In May 2004, Shanghai TCH was established; In November 2007, Xi’an TCH Energy Technology Co., Ltd was established; In November 2007, Shanghai TCH Energy Technology Co., Ltd. acquired Xingtai Huaxin Energy Tech Co., Ltd.; In April 2009, Erdos TCH Energy Saving and Development Co., Ltd. was established.

In November 2007, Carlyle Group made an investment in CREG through its Asia Funds, and becoming the second largest shareholder of CREG.

In March 2010, CREG was successfully listed on the NASDAQ Global Market. In August, 2013, the Company jointly established an energy recycling fund to invest in coke dry quenching (CDQ) energy recovery with Hongyuan Huifu Venture Capital Co., Ltd.

== Products ==
The company manufactures various energy-generation projects from the byproducts of industrial processes, such as blast furnace top gas recovery turbine (TRT) unit (using exhaust pressure and heat emitted from industrial processes), waste gas power generation (WGPG) systems, combined cycle power plant (CCPP) systems; biomass power generation systems (BMPG); and waste heat power generation (WHPG) systems.

== Operations ==
The company has a strategic cooperation agreement for three-year exclusive support in business development with CGN Energy Service Co., Ltd. The subsidiaries of the company are: Sifang Holdings, Huahong New Energy Technology Co., Ltd. (Huahong) and Shanghai TCH ( with three subsidiaries: Xi’an TCH Energy Technology Company, Ltd (Xi’an TCH) and Xingtai Huaxin Energy Tech Co., Ltd. (Huaxin), and Xi’an TCH’s subsidiary Erdos TCH Energy Saving Development Co., Ltd (Erdos TCH)).

In October 2011, China Recycling Energy Corporation completed an acquisition of a 12-megawatt biomass power generation system from Shenqiu Yuneng Thermal Power Co., Ltd.
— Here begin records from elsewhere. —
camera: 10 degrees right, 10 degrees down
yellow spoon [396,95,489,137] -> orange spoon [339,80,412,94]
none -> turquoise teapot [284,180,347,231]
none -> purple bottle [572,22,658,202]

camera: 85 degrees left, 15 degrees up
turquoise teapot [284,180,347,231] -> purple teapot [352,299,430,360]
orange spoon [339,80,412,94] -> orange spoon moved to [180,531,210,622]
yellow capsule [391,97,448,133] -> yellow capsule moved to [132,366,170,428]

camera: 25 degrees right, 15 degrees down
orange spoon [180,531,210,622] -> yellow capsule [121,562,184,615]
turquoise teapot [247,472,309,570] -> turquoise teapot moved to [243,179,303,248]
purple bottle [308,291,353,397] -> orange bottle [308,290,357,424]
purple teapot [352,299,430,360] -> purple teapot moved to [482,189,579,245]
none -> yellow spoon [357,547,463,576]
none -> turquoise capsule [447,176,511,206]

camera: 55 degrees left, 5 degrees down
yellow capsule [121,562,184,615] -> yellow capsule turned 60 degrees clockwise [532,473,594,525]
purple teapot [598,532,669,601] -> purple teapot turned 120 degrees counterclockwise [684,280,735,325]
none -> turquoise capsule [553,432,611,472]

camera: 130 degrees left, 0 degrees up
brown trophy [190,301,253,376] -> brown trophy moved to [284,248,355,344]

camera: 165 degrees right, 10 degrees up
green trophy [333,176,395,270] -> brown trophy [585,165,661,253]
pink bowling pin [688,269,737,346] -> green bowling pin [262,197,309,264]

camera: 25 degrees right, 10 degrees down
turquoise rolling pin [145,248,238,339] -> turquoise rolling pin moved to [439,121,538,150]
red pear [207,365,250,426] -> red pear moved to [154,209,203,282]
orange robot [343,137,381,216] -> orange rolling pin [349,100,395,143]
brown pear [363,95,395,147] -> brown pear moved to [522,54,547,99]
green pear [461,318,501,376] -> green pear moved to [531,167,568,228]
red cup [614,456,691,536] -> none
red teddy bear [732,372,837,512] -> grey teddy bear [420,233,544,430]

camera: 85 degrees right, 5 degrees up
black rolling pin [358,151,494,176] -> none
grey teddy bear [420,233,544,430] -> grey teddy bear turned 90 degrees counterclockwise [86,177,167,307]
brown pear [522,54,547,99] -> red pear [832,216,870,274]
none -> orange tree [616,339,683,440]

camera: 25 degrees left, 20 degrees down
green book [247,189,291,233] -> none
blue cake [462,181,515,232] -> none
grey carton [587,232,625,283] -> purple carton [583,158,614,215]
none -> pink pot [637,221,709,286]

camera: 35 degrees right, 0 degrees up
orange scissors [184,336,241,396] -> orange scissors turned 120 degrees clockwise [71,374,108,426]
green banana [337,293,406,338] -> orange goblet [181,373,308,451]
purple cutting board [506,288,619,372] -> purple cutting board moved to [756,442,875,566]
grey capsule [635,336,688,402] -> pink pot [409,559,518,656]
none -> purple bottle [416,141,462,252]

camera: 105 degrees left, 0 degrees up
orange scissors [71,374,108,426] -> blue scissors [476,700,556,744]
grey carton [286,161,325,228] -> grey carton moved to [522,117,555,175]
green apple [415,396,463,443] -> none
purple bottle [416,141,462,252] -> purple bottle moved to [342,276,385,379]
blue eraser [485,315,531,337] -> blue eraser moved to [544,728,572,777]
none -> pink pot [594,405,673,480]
In June 2011, the system of the project ZhongBao was sold to and leased back from Cinda Financial Leasing Co., Ltd.

== Awards ==
In September 2012, China Recycling Energy Corp’s subsidiary, Xi'an TCH Energy Technology Company, won Major Technology Innovation Award for its Low Temperature Waste Heat Power Generation technology for cement production line in Shaanxi Province.